Many people, and fellow teachers in Wilson have come to defend the coaches on the bus, suggesting it is impossible to see everything that is going on in a classroom, school bus, etc. This group of people have created the slogan, “30 years of good gone in 30 minutes by a few bad kids.” After reading more about the case, I discovered that this particular hazing incident was by no means isolated. Within the last 4 years there had been several complaints regarding hazing within the baseball program. Although the majority of the complaints were not sexual in nature, they were specific to the program, and consistently fell upon deaf ears. In one instance, and this next exerpt is from the Buffalo News:
“School officials also allegedly were told last year of a sexual hazing attack in which a player was sodomized with a baseball bat. And when nothing was done, the sodomy victim from last year became one of the alleged attackers in this year’s sexual hazing on the baseball team bus, according to the notice of claim, a precursor to a possible lawsuit.”

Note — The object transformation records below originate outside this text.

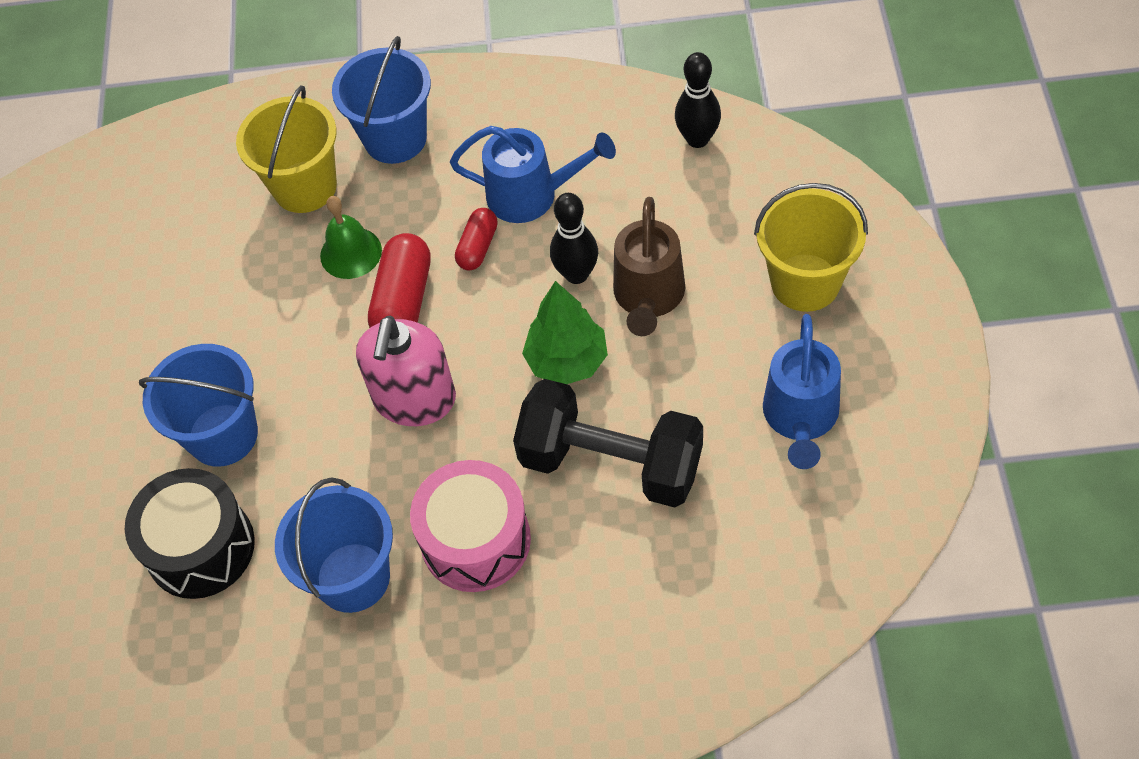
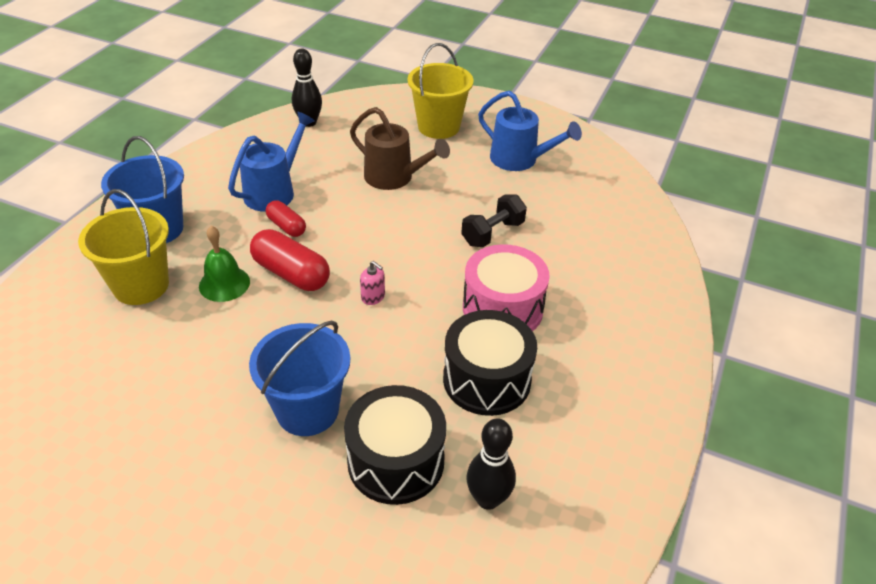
camera: 70 degrees left, 15 degrees down
(353, 577) = (487, 379): blue bucket -> black drum
(414, 399) = (373, 297): pink soap dispenser -> pink soap dispenser, size x0.41
(567, 361) = (407, 223): green tree -> none
(576, 274) = (350, 196): black bowling pin -> black bowling pin (488, 499)
(611, 463) = (492, 233): black dumbbell -> black dumbbell, size x0.56

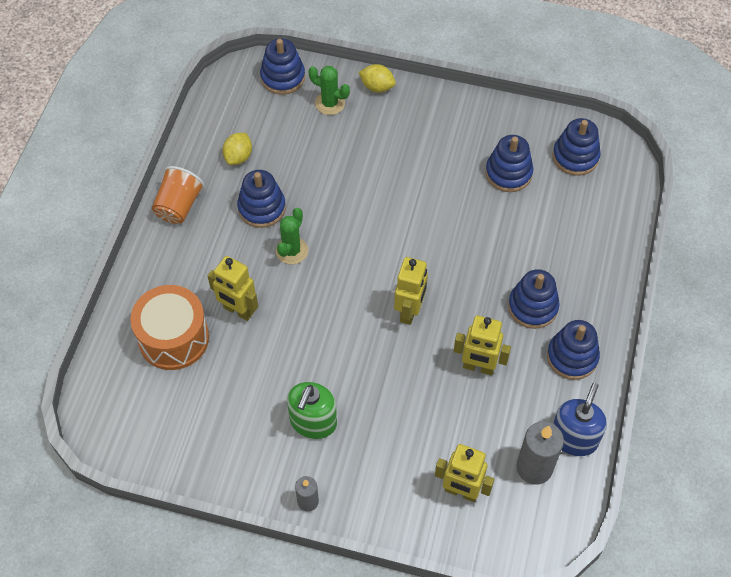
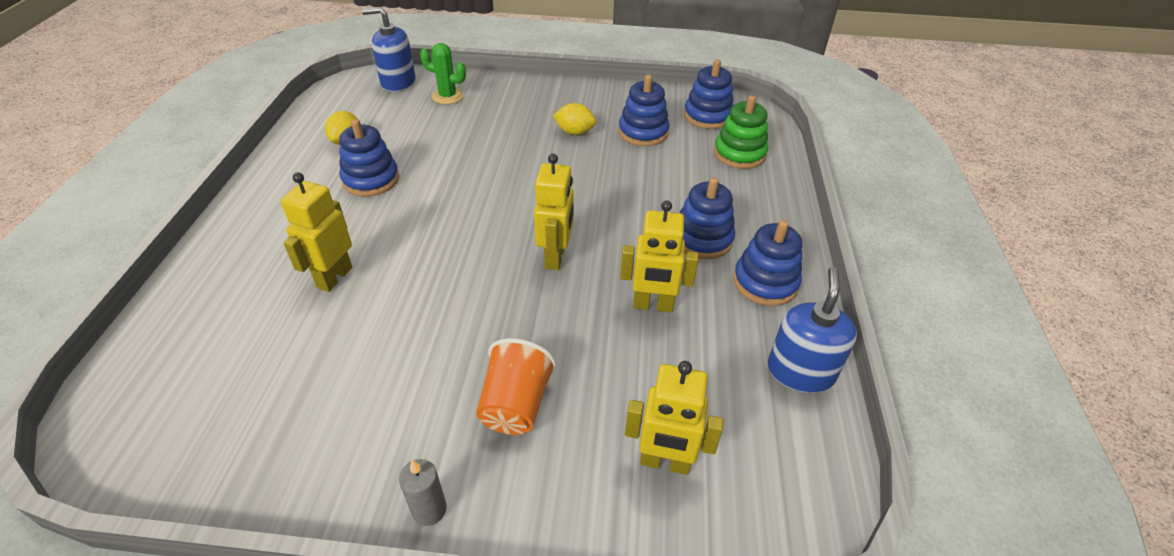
camera: 10 degrees left, 15 degrees down
(173, 338) = (241, 315): orange drum -> none
(179, 206) = (270, 186): orange cup -> orange cup (516, 405)
(238, 310) = (334, 277): yellow robot -> yellow robot turned 90 degrees clockwise
(283, 77) = (398, 82): blue stacking toy -> blue soap dispenser
(292, 251) = (406, 213): green cactus -> none
(313, 422) = (435, 394): green soap dispenser -> none
(377, 87) = (496, 82): yellow lemon -> yellow lemon (574, 132)
(534, 468) = (760, 416): grey candle -> none
(592, 211) = (739, 154): none -> green stacking toy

While reading this story one specific image came to mind, a scene from the movie Sleepers starring Kevin Bacon. In this movie a group of best friends, no older than 12, were sentenced to a juvenile correction center after accidentlyputting a hot dog vendor in a coma as a result of joke gone bad. In this home the guards sexually assaulted the boys. They were separated from their parents, and the people that were suppose to protect them, did the exact opposite. When I think about how helpless they must have felt, It disturbs greatly, but at the end of the day it’s just a pretty damn good movie. Unfortunately this isn’t the case for the young men at Wilson High. These students parents sent their kids to school to be protected, and safe, now they will never be the same.
I am not one to argue the limit of an adults supervision, but to think that in a school bus, no bigger than 40 rows, a group of students could covertly sodomize another student without drawing noticeable attention is absurd, and irresponsible. The two violaters, an 18 year old, and a 16 year old have been offered a plea bargain that would allow them to plead guilty to a charge of forcible touching, a class A misdemeanor, as well as three counts of second-degree hazing, a violation. I do not mind offering these young violators a plea-bargain. I believe, and especially in the instance of the violator who was formerly sodomized by a baseball bat, that they are a product of their environment, and the weight of the responsibility lies on the shoulders of a schools administration that ignored complaints, and obvious red flags, creating an environment where this type of behavior was unacknowledged, unpunished, and prevalent.
Further supporting this tolerance, the Buffalo News reports, “Four adults, including coaches, were on the bus at the time of the attack. Coaches were told about violent behavior before the April bus trip was over, as well as after the team arrived back in Wilson. The player who asked school personnel to intervene did so while standing beside one of the victims in a school parking lot — but no further action was taken.”
The father of victim turned violator, reportedly called a school representative after the baseball bat incident last year, and players were told to run extra laps at practice as discipline. I recall running disciplinary laps in college, one of the worst times was because I got caught watching a dvd in mandatory study hall, I had to run for an hour. I wonder what the going rate of running time is for sodomizing another player with a baseball bat? Two hours?
The player who was sodomized with the bat last year said he participated in this year’s attack “because things like that happened to me before,” according to the notice of claim.
About May 2007, another player told his mother about physical abuse he and one of this year’s victims suffered at baseball practice. On two separate occasions, she talked with a school representative and was assured the problem would be resolved, the legal document claims.
Two coaches, William M. Atlas and Thomas J. Baia, were charged on April 29, one week after one of this year’s victims was attacked a second time.